As principais críticas ao atual sistema chileno, no qual nem mesmo as universidades públicas são gratuitas, é que provoca desigualdade, os níveis de endividamento das famílias são muito altos, a qualidade não é garantida e o retorno para o mercado de trabalho fica aquém do investimento feito. O governo de Pinochet obrigara todas as universidades a se autofinanciar. Metade dos trabalhadores chilenos recebe salários inferiores a US$ 500 mensais (R$ 2 mil), e os custos dos estudos são definidos em algo como US$ 3,4 mil (R$ 13,6 mil) anuais.
O alcance
Em 2016, a gratuidade irá beneficiar estimados 178.104 estudantes universitários chilenos menos favorecidos, mas a intenção do governo Bachelet é atingir todos os alunos do Ensino Superior até 2020.
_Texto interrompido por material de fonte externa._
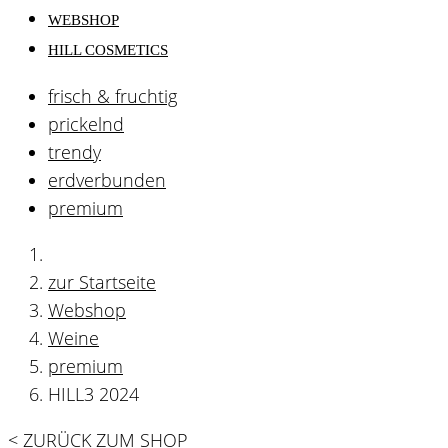
WEBSHOP
HILL COSMETICS
frisch & fruchtig
prickelnd
trendy
erdverbunden
premium
zur Startseite
Webshop
Weine
premium
HILL3 2024
< ZURÜCK ZUM SHOP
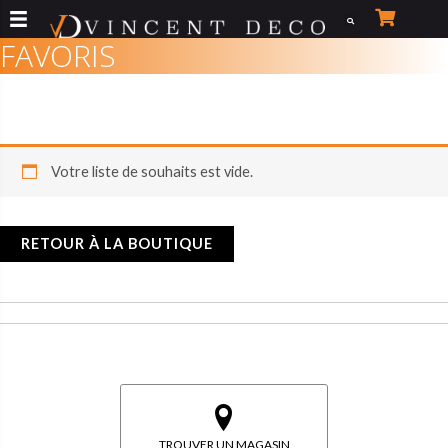
Aller
au
FAVORIS
contenu
Votre liste de souhaits est vide.
RETOUR À LA BOUTIQUE
TROUVER UN MAGASIN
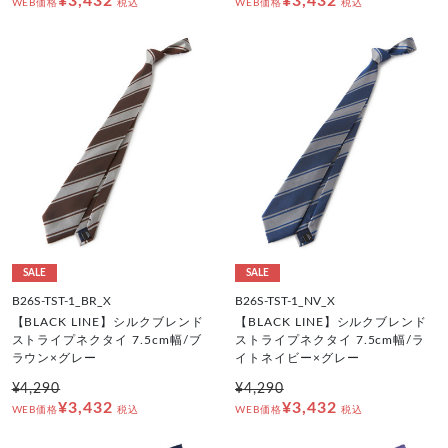
¥3,432
¥3,432
WEB価格
税込
WEB価格
税込
SALE
SALE
B26S-TST-1_BR_X
B26S-TST-1_NV_X
【BLACK LINE】シルクブレンド
【BLACK LINE】シルクブレンド
ストライプネクタイ 7.5cm幅/ブ
ストライプネクタイ 7.5cm幅/ラ
ラウン×グレー
イトネイビー×グレー
¥4,290
¥4,290
¥3,432
¥3,432
WEB価格
税込
WEB価格
税込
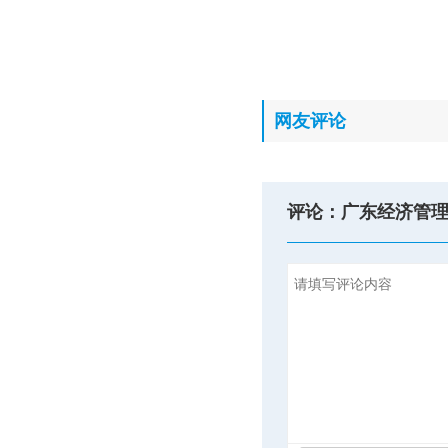
网友评论
评论：广东经济管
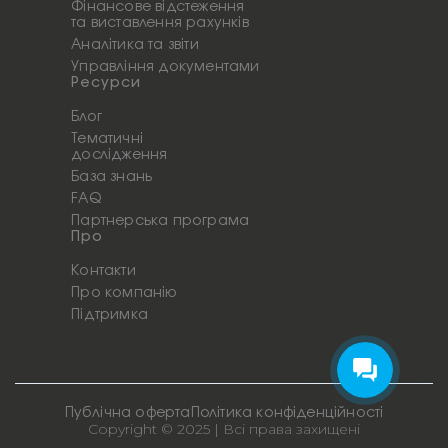
Фінансове відстеження
та виставлення рахунків
Аналітика та звіти
Управління документами
Ресурси
Блог
Тематичні
дослідження
База знань
FAQ
Партнерська програма
Про
Контакти
Про компанію
Підтримка
Публічна оферта
Політика конфіденційності
Copyright © 2025 | Всі права захищені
Esse número corresponde a 27,5% de todos os universitários do país. O processo é gradual, e a intenção é concluí-lo em 2020, com a educação superior gratuita universal, segundo as metas assumidas pelo atual Executivo. Quando o mandato de Bachelet terminar, em março de 2018, 70% dos alunos mais carentes poderão estudar sem pagar.
A medida auxilia estudantes matriculados em qualquer uma das 25 universidades que pertencem ao Conselho de Reitores (CRUCH), que reúne 16 instituições públicas e 9 privadas.
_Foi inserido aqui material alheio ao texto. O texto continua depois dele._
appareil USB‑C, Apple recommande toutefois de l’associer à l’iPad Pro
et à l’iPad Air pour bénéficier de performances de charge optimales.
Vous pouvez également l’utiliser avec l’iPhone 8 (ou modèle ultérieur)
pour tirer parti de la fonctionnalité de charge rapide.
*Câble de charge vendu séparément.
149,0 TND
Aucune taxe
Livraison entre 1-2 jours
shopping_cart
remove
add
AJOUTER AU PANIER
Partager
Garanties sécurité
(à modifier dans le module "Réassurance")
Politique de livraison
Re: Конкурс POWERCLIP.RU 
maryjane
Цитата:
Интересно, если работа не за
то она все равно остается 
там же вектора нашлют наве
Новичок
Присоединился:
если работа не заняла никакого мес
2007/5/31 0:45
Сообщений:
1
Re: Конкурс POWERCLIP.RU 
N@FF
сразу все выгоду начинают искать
Embora a lei não inclua a gratuidade para instituições de ensino técnico, o governo financiará alunos de 14 escolas técnicas por meio de bolsas disponibilizadas pelo programa Milênio.
Estudantes nas ruas
A reforma promovida pela presidente Michelle Bachelet atende aos apelos de estudantes que vinham protestando havia quatro anos nas ruas do Chile. Leia, a seguir, motivações para os protestos.
O modelo do Ensino Superior chileno tem baixo nível de financiamento público e até experimentou crescimento na taxa de inserção na década de 1990. Mas há dificuldades de acesso a bolsas pelas classes menos favorecidas e o excessivo desequilíbrio na distribuição de recursos entre as universidades.
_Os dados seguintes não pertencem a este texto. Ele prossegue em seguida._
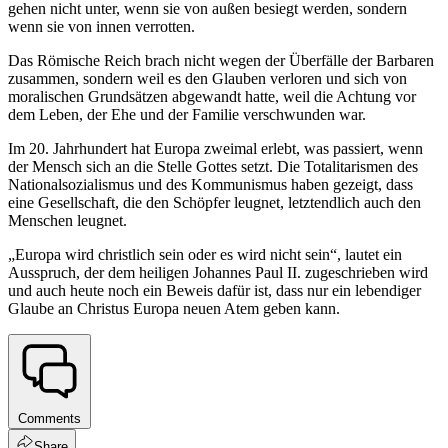
gehen nicht unter, wenn sie von außen besiegt werden, sondern
wenn sie von innen verrotten.
Das Römische Reich brach nicht wegen der Überfälle der Barbaren
zusammen, sondern weil es den Glauben verloren und sich von
moralischen Grundsätzen abgewandt hatte, weil die Achtung vor
dem Leben, der Ehe und der Familie verschwunden war.
Im 20. Jahrhundert hat Europa zweimal erlebt, was passiert, wenn
der Mensch sich an die Stelle Gottes setzt. Die Totalitarismen des
Nationalsozialismus und des Kommunismus haben gezeigt, dass
eine Gesellschaft, die den Schöpfer leugnet, letztendlich auch den
Menschen leugnet.
„Europa wird christlich sein oder es wird nicht sein“, lautet ein
Ausspruch, der dem heiligen Johannes Paul II. zugeschrieben wird
und auch heute noch ein Beweis dafür ist, dass nur ein lebendiger
Glaube an Christus Europa neuen Atem geben kann.
Comments
Share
A educação superior chilena é cara. Sobrecarrega o orçamento das famílias. Por isso, o tema interessa a todos. Apesar de as bandeiras das manifestações serem a recuperação da educação pública e o fim do lucro no Ensino Superior, os universitários e secundaristas que foram às ruas tiveram o apoio de sindicatos.
Há desequilíbrio entre gastos públicos e privados. O Estado contribui para a educação de nível superior com apenas um terço do que gastam os estudantes e suas famílias. Os estudantes devem pagar taxa mensal que reflita o custo do curso, incluindo universidades públicas.
A partir da década de 1980, a ditadura militar criou mecanismos para o nascimento de novas universidades privadas com financiamento próprio. As instituições públicas foram descentralizadas. Um novo sistema transferiu grande parte dos custos para os estudantes.
Também no início da década de 1980, sob Pinochet, o Chile foi o primeiro país da América Latina a introduzir a cobrança de mensalidades nas universidades públicas. Ainda é a nação latino-americana que cobra taxas anuais mais altas na graduação, acima de US$ 3 mil (R$ 12 mil).
Conforme o estudo La Educación Superior en Chile, publicado em 2009 pela Organização para Cooperação e Desenvolvimento Econômico (OCDE) e pelo Banco Mundial, entre 1980 e 1990, descontando a inflação, o investimento público para educação superior sofreu queda de 41%.
A reforma de 1981 concentrou a aplicação de recursos nas universidades públicas e nas instituições privadas subvencionadas pelo governo. Houve avanços nos últimos anos na oferta de recursos para bolsas, mas apenas 13,8% dos alunos matriculados no Ensino Superior têm acesso ao benefício.